Jungkook evlilik olayını o kadar ciddiye almıştı ki önüne beyaz bir kağıt çıkarmış ve elinde tuttuğu kalemle ciddi ciddi boş sayfaya bakıyordu. Nasıl bir düğün tertip edeceğini düşünüyordu, her şeyin en ufak ayrıntısına kadar araştırmaya başlamıştı.

Son zamanlarda tercih edilen düğün yerleri, kullanılan takımlar, nikahın kıyılma anı ve buna dair birçok şey araştırıp izlemişti Jungkook.

"Akrabaların çok kalabalık mı? Büyük bir salon mu tutalım yoksa sahil kenarında falan mı istersin? Şaşalı mı seversin sade mi?" Başını kaldırıp Jimin'e baktığında kendisinde olan rahatlığına oranla onun daha gergin olduğunu görmüştü.

Jimin sıkıntıyla yanaklarını şişirdi. Bu kadarına gerek var mıydı sahiden? Alt tarafı bir tören yapıp bitireceklerdi, sonuçta göstermelikti. "Jungkook beni mahçup etmekten vazgeç artık. Küçük bir tören düzenleyelim yeter, boş yere masraf istemiyorum."

"Boş yere masraf değil o, düşünme sen parayı da bana ne istediğini söyle."

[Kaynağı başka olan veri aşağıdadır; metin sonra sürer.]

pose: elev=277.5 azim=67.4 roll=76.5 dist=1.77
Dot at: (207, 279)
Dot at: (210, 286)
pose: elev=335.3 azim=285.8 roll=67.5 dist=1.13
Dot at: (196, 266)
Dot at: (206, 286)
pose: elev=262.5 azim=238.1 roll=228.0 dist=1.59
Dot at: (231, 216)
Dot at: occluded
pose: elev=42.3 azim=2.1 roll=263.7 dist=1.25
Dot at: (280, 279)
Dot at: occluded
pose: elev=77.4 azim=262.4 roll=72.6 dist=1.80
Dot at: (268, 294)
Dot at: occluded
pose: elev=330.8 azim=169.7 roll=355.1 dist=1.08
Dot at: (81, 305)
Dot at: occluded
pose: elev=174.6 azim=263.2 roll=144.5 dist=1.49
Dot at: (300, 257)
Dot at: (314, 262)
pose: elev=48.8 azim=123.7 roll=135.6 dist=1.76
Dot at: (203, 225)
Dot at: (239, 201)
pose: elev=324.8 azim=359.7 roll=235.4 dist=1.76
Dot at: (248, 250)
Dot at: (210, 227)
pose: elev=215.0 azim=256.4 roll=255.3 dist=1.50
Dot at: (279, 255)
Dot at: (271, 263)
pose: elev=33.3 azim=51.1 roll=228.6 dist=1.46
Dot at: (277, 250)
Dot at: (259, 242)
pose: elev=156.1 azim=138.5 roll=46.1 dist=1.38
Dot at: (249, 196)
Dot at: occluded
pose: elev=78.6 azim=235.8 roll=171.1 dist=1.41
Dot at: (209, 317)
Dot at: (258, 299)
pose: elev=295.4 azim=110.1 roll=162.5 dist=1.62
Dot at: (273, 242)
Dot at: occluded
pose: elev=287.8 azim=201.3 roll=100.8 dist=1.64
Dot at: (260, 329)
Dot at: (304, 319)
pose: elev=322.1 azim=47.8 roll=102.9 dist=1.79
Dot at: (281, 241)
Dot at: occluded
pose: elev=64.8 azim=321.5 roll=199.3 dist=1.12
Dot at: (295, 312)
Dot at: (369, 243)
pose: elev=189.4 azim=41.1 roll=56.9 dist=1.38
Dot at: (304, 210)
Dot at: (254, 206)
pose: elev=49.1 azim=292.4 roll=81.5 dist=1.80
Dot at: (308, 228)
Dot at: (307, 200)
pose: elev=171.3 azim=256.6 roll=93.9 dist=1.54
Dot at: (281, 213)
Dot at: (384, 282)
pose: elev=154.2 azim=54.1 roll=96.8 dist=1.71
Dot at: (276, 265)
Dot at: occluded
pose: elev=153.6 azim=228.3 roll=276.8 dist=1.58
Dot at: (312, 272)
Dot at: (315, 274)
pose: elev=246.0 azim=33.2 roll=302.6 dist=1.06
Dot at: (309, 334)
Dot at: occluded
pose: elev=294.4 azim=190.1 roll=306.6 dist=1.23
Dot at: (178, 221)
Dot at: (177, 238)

Her ne kadar oflayıp puflasa da Jimin'in de bir hayali vardı, bu hayalden bahsetmeyecekti belki ama en azından küçük bir kısmını isteyebilirdi. "Sahil kenarında olabilir. Ama en fazla 50 kişilik olsun daha fazlasını istemiyorum. Böyle şaşalı değil de daha çok çıplak ayaklarla kumda eğlenebileceğimiz bir eğlence olarak düşünelim."

Anlatırken aynı zaman da onları düşünüp masumca gülümseyen Jimin'i izleyen Jungkook avucunu çenesine yaslayıp bu güzelliğin anından yararlandı. Jimin, hayal ettiğinden çok daha özel birisiydi. Onunla olacağı özel bir an için elbette her şeyi düşünürdü.

"Güzel. Her yer bembeyaz uçuş uçuş. Aklıma yattı bu fikir hemen ayarlayalım." diyerek onayladı Jimin'i. "Ah birde Jimin, damatlıklar için ölçü alınacak. Takım elbisemiz beyaz mı olsun siyah mı? Yoksa ben siyah kalayım sen beyaz mı kalsan?"

"Neden ben beyaz giyeyim ki?"

Jungkook ukesin çünkü diyemezdi eğer derse yine Jimin'den yumruk yerdi. Masum maskesini suratına geçirip gülümsedi. "Melek gibi olursun."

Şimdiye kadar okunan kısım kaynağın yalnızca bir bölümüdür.